* _Input records_:

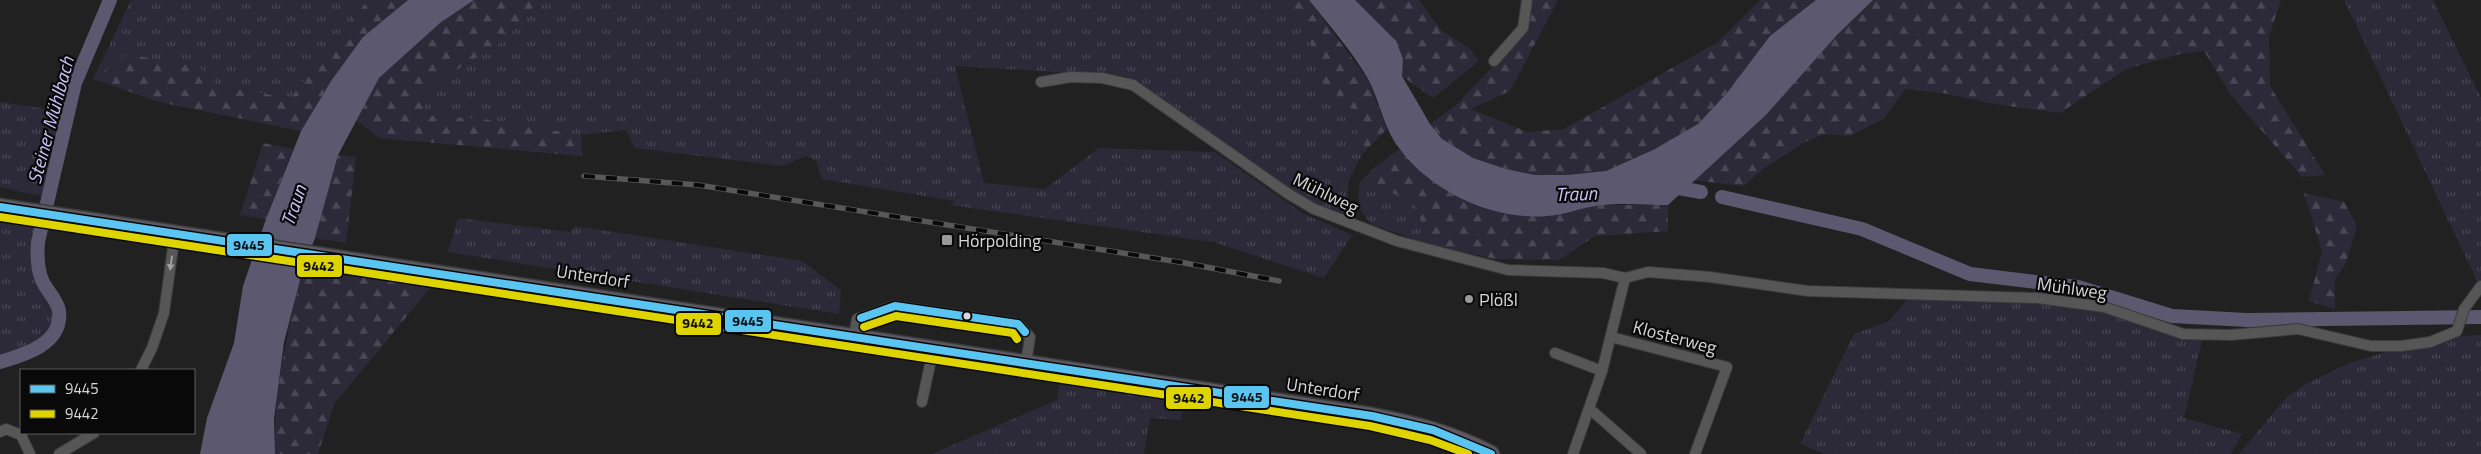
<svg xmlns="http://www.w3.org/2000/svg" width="2481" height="454" font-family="'Titillium Web',sans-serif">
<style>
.grass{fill:url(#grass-tufts)}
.forest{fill:url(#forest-firs)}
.water{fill:#5b5870}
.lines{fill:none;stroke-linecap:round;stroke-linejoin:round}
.canal{stroke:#5b5870;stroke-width:14}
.minor-casing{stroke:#3b3b3c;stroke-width:12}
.primary-casing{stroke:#3b3b3c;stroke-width:19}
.minor{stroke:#565657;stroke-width:10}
.primary{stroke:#5c5963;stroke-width:16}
.rail-casing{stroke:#585859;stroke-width:5.5}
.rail{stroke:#0a090a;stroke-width:4;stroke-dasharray:11;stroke-linecap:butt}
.bus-1-casing{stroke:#0a090a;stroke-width:11}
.bus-2-casing{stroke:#0a090a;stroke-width:11}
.bus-1{stroke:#5bc5f2;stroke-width:8}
.bus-2{stroke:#ded500;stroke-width:8}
.oneway{fill:#9e9e9f}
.poi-dot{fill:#989899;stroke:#0a090a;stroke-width:2}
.bus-dot{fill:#d8d8da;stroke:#0a090a;stroke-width:2}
.labels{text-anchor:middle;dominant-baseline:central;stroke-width:4.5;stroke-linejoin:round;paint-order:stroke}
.street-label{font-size:18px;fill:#d8d8da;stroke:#0a090a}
.poi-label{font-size:18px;fill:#d8d8da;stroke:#0a090a;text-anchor:start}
.water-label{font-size:19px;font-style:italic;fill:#ccc5fa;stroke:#0a090a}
.line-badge{stroke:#0a090a;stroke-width:2}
.pale-badge-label{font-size:14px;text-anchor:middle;font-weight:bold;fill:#111}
</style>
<defs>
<pattern id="grass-tufts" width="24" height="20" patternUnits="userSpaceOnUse" patternTransform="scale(1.25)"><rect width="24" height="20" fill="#2c2a39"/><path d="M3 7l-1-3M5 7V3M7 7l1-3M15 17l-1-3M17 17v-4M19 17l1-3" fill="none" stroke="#4a4855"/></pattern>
<pattern id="forest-firs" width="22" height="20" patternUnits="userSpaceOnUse" patternTransform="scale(1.25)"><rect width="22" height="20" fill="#2c2a39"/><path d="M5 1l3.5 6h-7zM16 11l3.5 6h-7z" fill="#4a4855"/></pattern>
</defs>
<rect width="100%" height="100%" fill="#212121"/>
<g class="grass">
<polygon points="131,0 369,0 340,32 291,98 219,87 199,67 93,79"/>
<polygon points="543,0 1283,0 1293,19 1322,60 1321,80 1352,109 1362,154 1348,182 1348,218 1305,202 1125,76 955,66 984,183 1045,189 1099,148 1215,152 1302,213 1352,235 1324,278 1213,242 950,205 955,201 822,179 816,161 806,156 782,166 635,148 626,130 581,135 483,119 422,115 429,87 505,40 537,3"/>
<polygon points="2344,0 2433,0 2481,98 2481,279 2478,283"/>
<polygon points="0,102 67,112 50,198 0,187"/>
<polygon points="1374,168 1378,187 1415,202 1428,244 1371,224 1360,209 1358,194 1360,182"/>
<polygon points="0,218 45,226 42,240 42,272 60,303 62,322 45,352 0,365"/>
<polygon points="458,218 570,232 575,226 802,261 841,290 839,314 448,252"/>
<polygon points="1909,297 2056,305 2103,313 2166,335 2202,340 2184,418 2242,434 2231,454 1825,454 1800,444 1854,334 1889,321"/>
<polygon points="2481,335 2481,454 2239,454 2286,398 2304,385 2349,363 2390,351 2443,342 2457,336"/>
<polygon points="1060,378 1183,402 1181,420 1150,418 1144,454 932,454 1057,400"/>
</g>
<g class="forest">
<polygon points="369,0 408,0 363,37 331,81 301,131 159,102 93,79 127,54 199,67 219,87 291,98 340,32"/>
<polygon points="474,0 543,0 537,3 505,40 429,87 422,115 483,119 581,135 582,156 379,138 355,119 379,78 440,23"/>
<polygon points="1283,0 1309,0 1368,80 1387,129 1362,154 1352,109 1320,80 1322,60 1293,19"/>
<polygon points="1355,0 1419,0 1441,30 1470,49 1479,61 1433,98 1402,76 1403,59"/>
<polygon points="1530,0 1558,0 1510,91 1471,109 1528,132 1564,129 1718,42 1760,0 1816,0 1698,124 1655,149 1606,171 1567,175 1535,175 1506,169 1473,158 1442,139 1430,124 1455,106 1525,33"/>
<polygon points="1873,0 2281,0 2269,36 2270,86 2325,175 2302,177 2230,94 2204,51 2180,54 2126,69 2060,113 1994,104 1943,93 1905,89 1885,118 1850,136 1824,134 1805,142 1763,169 1744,186 1692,180 1766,115 1837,35"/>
<polygon points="263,143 293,149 266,219 240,215"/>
<polygon points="1399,149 1421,171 1445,189 1548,216 1598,205 1668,205 1668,231 1595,236 1559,260 1495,259 1428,244 1415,203 1378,187 1374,168"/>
<polygon points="338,155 356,157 346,243 315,238"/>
<polygon points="2304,193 2344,202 2357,226 2346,263 2335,279 2335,309 2309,301 2322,251"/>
<path d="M303,269L431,287L334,404L318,454H275C273,390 288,330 303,269Z"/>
</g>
<g class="water">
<polygon points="408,0 474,0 440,23 379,78 338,155 315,238 303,269 284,342 274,419 275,454 200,454 207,418 234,343 243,286 266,219 301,131 331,81 363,37"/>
<path d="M1309,0H1355L1396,41L1403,59L1402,76L1430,124L1442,139L1473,158L1506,169L1535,175H1567L1606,171L1655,149L1698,124L1727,93L1770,36L1816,0H1873L1837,35L1766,115L1668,205C1645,205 1619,202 1596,206C1580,208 1564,215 1548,216C1494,221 1431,192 1399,148C1383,127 1380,101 1368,79C1352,51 1329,25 1309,0Z"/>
</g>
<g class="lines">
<g class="canal">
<polyline points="1667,186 1701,192"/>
<polyline points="1722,197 1862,229 1970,274 2078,287 2172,316 2247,320 2481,317"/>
<path d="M0,362C24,355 63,344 59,311C58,301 46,290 42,280C37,268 37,255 38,242L75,83L110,0"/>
</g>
<defs>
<g id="minor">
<polyline points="1494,61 1523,28 1527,0"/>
<polyline points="1041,82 1071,77 1102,78 1133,85 1287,193 1314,209 1397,241 1508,270 1603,273 1625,278 1648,272 1710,277 1808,291 2038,298 2104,307 2183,334 2231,335 2298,329 2371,346 2401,346 2430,342 2457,331 2464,309 2481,286"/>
<polyline points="854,336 857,319 895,306 1018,324 1030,337 1026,363"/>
<polyline points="1611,337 1727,367 1695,454"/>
<polyline points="1555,353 1602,371"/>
<polyline points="141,370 152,348 164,313 175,233"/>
<polyline points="922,402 933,350"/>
<polyline points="1590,409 1641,454"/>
<polyline points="0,432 6,429 21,435 30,454"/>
<polyline points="59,454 94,433"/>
<polyline points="1573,454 1602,371 1625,278"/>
</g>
<path id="primary" d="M0,207L1372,416C1414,424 1453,434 1491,454"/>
</defs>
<use href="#minor" class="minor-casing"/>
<use href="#primary" class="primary-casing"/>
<use href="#minor" class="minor"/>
<use href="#primary" class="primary"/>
<defs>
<polyline id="rail" points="584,176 698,185 1185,263 1279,281"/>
</defs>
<use href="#rail" class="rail-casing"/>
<use href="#rail" class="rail"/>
<defs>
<g id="bus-1">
<polyline points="0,207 1372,416 1433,430 1491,454"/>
<polyline points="861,318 895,306 1018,324 1025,332"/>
</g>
<g id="bus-2">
<polyline points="0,217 1370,426 1430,440 1468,454"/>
<polyline points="864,327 896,316 1013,333 1017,339"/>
</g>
</defs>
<use href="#bus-1" class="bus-1-casing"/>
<use href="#bus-2" class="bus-2-casing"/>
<use href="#bus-1" class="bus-1"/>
<use href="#bus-2" class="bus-2"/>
</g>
<defs><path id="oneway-solid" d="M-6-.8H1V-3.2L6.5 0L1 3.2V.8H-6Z" transform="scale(1.25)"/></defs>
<use class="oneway" href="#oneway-solid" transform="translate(171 263) rotate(98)"/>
<g class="poi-dot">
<rect x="941" y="234" width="12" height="12" rx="2.5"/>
<circle cx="1469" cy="299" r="5"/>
</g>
<circle class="bus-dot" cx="967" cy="316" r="4.5"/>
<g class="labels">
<g class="street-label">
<text transform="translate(1326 193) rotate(26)">Mühlweg</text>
<text transform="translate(593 276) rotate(9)">Unterdorf</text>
<text transform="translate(2072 288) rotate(8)">Mühlweg</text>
<text transform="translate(1675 337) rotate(15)">Klosterweg</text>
<text transform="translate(1323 389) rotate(9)">Unterdorf</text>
</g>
<g class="poi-label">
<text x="958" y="240">Hörpolding</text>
<text x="1479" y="299">Plößl</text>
</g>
<g class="water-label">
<text transform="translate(50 120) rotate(-75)">Steiner Mühlbach</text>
<text transform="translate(1576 193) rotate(-2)">Traun</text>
<text transform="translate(293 205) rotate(-71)">Traun</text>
</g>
</g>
<g class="line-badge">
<rect x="226" y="233" width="47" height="24" rx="5" fill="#5bc5f2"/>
<rect x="296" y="254" width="47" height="24" rx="5" fill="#ded500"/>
<rect x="724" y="309" width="48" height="24" rx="5" fill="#5bc5f2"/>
<rect x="675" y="312" width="47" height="24" rx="5" fill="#ded500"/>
<rect x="1223" y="385" width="47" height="24" rx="5" fill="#5bc5f2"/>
<rect x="1165" y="386" width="47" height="24" rx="5" fill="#ded500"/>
</g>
<g class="pale-badge-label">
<text x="249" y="250">9445</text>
<text x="319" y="271">9442</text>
<text x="748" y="326">9445</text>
<text x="698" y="328">9442</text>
<text x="1247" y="402">9445</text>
<text x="1189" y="403">9442</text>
</g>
<rect x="20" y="369" width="175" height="65" fill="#0a090a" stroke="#5c5c5d"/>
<rect x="30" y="385" width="25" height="8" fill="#5bc5f2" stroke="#5c5c5d"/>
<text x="65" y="394" font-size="15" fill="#d8d8da">9445</text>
<rect x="30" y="410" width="25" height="8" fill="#ded500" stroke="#5c5c5d"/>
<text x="65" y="419" font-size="15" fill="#d8d8da">9442</text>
</svg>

* _Exercise instructions_:
Find all lines in the records that hold the word "linecap". Copy them.

* _Response_:
.lines{fill:none;stroke-linecap:round;stroke-linejoin:round}
.rail{stroke:#0a090a;stroke-width:4;stroke-dasharray:11;stroke-linecap:butt}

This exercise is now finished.